Advanced Application Parameters
Advanced applications present even more considerations for filter sizing including material compatibility and reactivity with the fluids being processed, compression factors of the soils captured in the filter's body, flow-induced degradation of captured soils, thermal derating of filter capacity, and much more.
The Economics of Filter Sizing - Too Large vs Too Small, Cost, and Time
While we've mainly used examples of a filter's flow rate being too low so far, we'll now point out the equally possible issue of a filter's flow rate being too high. In practice, oversizing a filter is just as problematic as undersizing a filter.
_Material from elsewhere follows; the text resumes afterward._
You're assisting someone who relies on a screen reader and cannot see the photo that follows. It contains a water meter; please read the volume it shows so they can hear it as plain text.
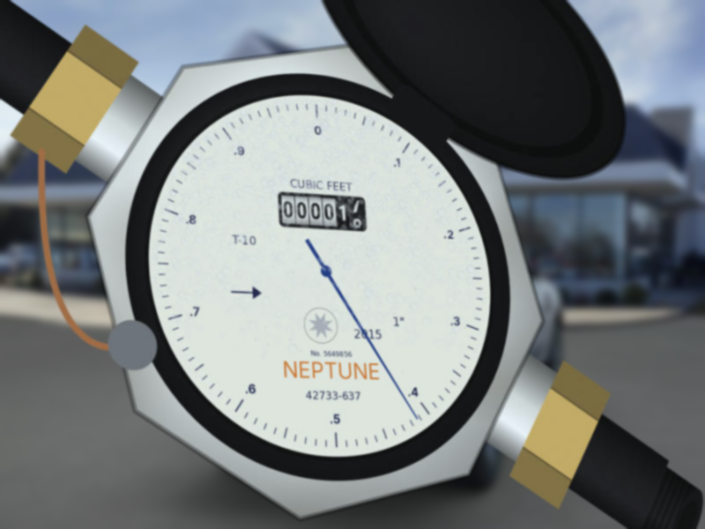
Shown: 17.41 ft³
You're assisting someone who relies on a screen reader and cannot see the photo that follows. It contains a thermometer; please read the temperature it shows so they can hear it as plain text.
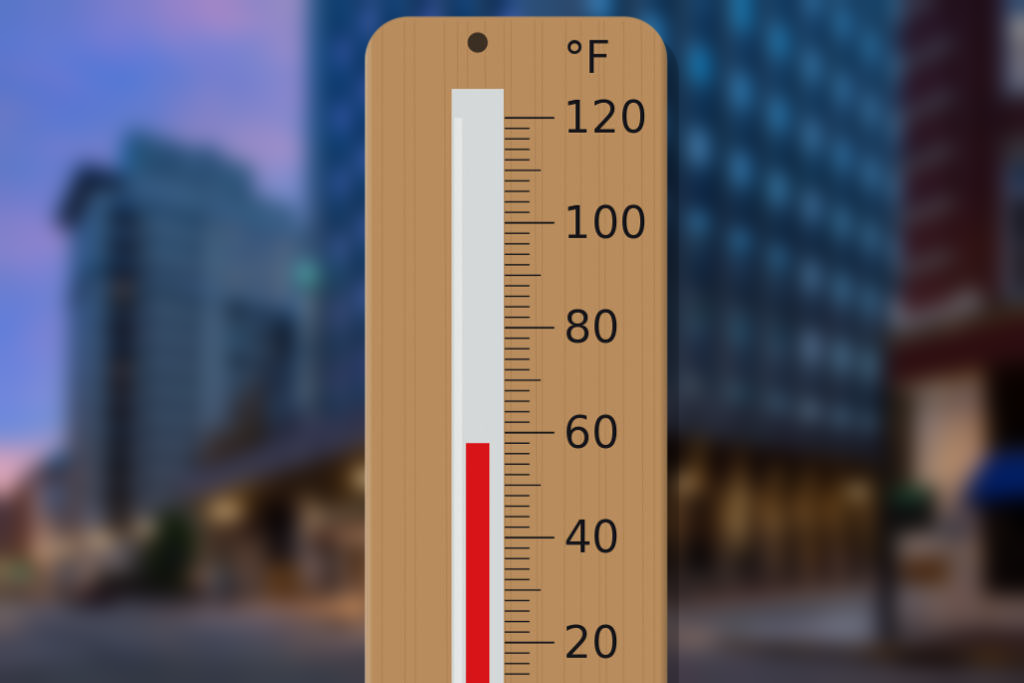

At face value, selecting a filter that is larger than an application calls for may seem to only be a waste of upfront money, but there are many more knockdown effects. A few examples: wasteful energy consumption, onerous maintenance frequencies, uneven filter saturation leading to premature failure, large system hydraulic swings, and insufficient filtration protection. As these problems mount, system processing times drag out, operating costs increase, and production throughputs drop (or at the least, are not improved in any meaningful way relative to the extra filtration capacity).
Don't get us wrong - there is certainly value in stepping up to the next size filter, but there can definitely be too much of a good thing. With that, we encourage readers to round out their filtration sizing efforts from one last vantage point, this time weighing investment cost versus long-run operating cost. If a prospective filter provides a good balance of these costs, buyers can be confident in their sizing. Whether readers think the cost equation is more science or more art, we’ll leave that to you!